Please count the lines in the material below that contain the string "name", matching case exactly, and give only that number.

==================================================

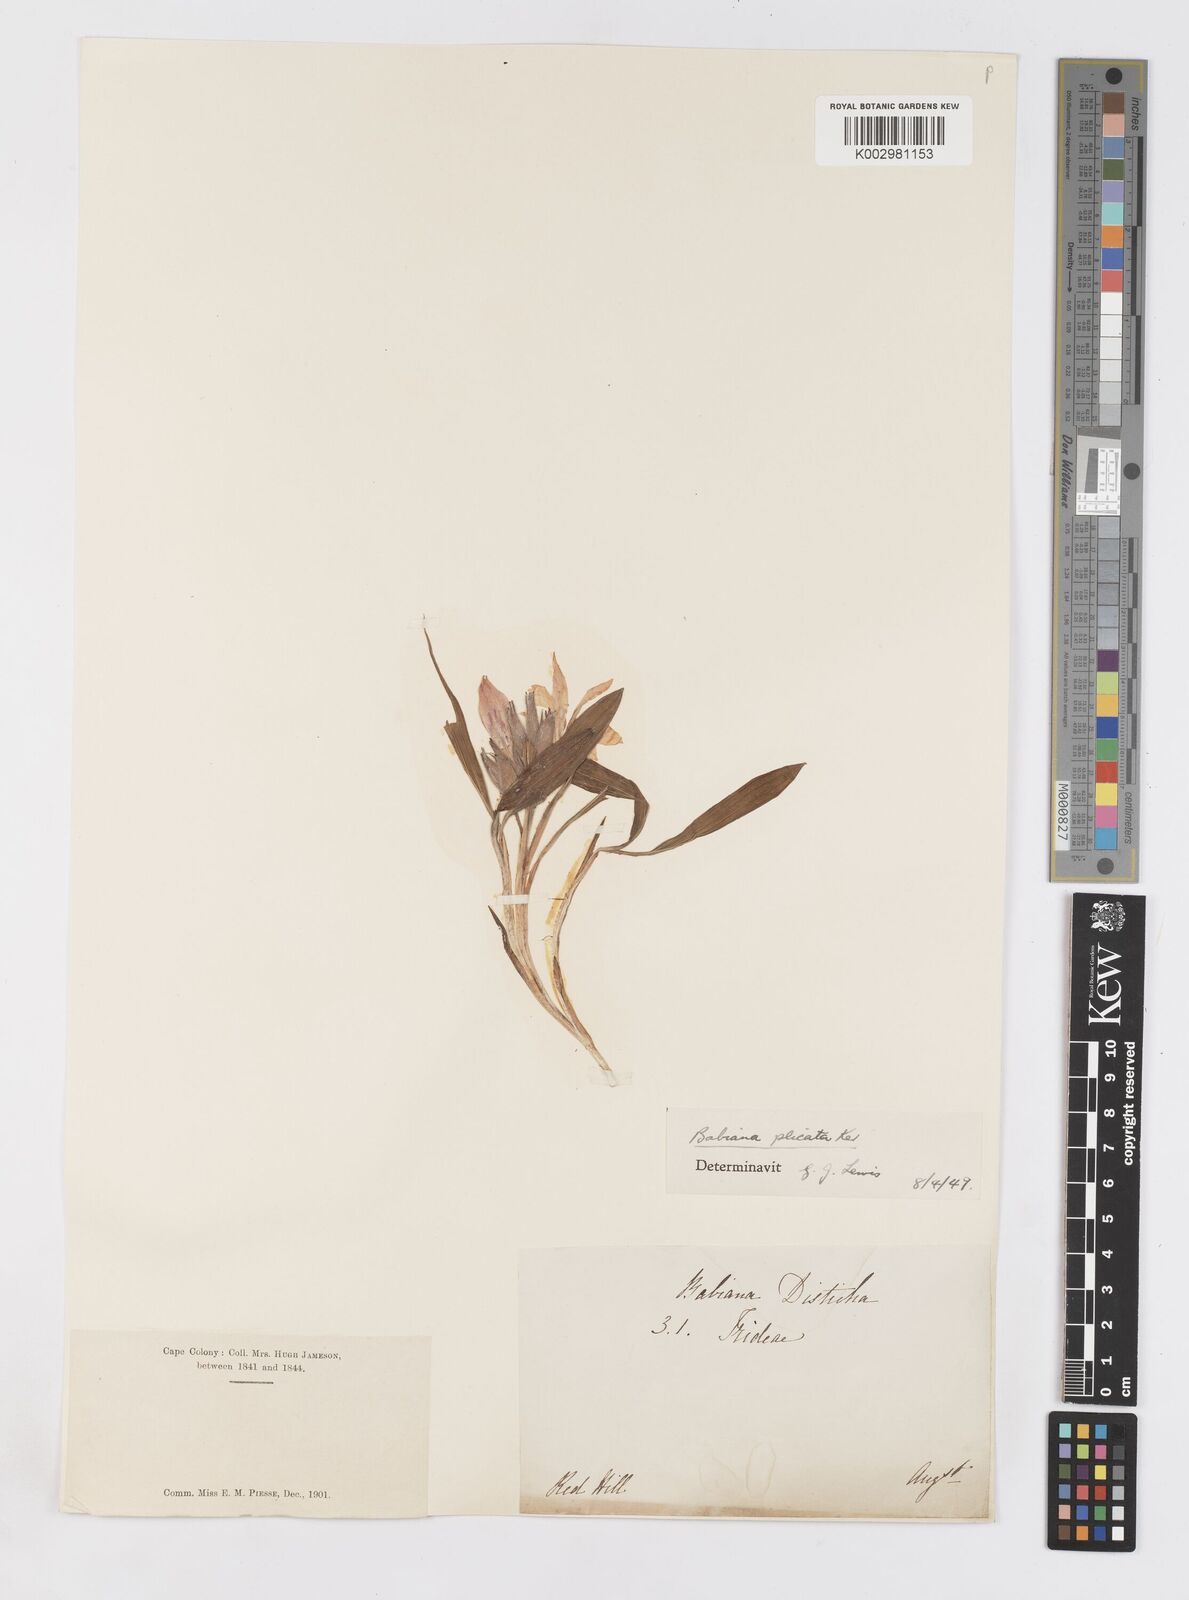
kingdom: Plantae
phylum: Tracheophyta
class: Liliopsida
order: Asparagales
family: Iridaceae
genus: Babiana
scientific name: Babiana fragrans
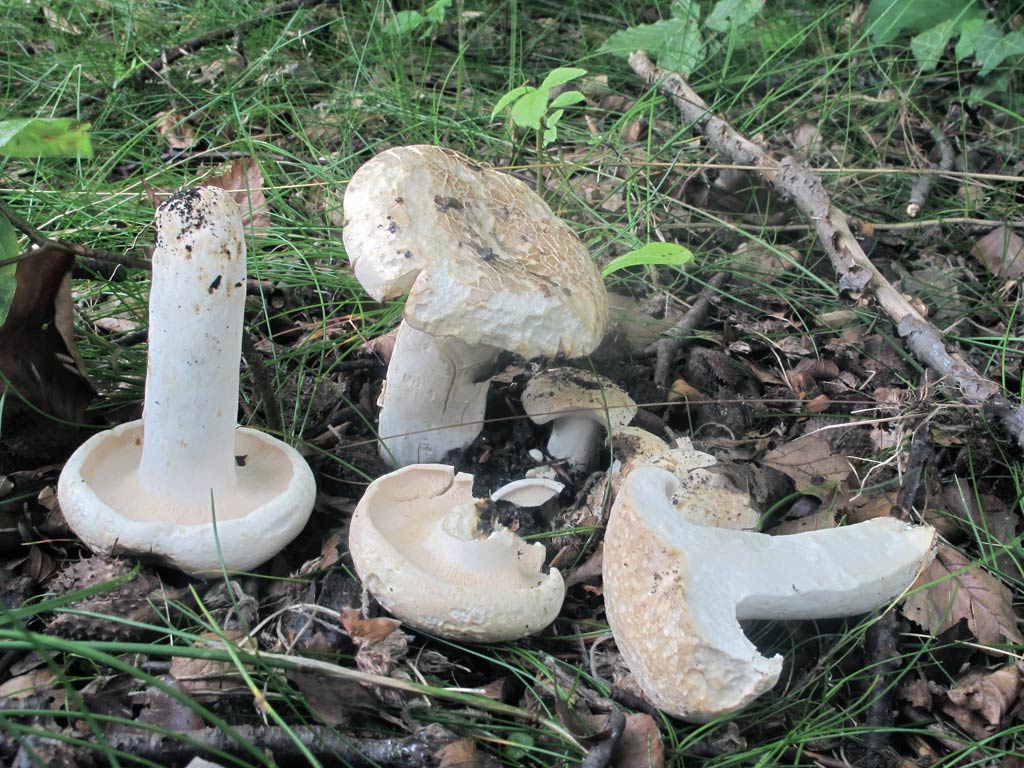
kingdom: Fungi
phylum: Basidiomycota
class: Agaricomycetes
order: Russulales
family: Russulaceae
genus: Lactifluus
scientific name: Lactifluus glaucescens
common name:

==================================================

### Complete output
3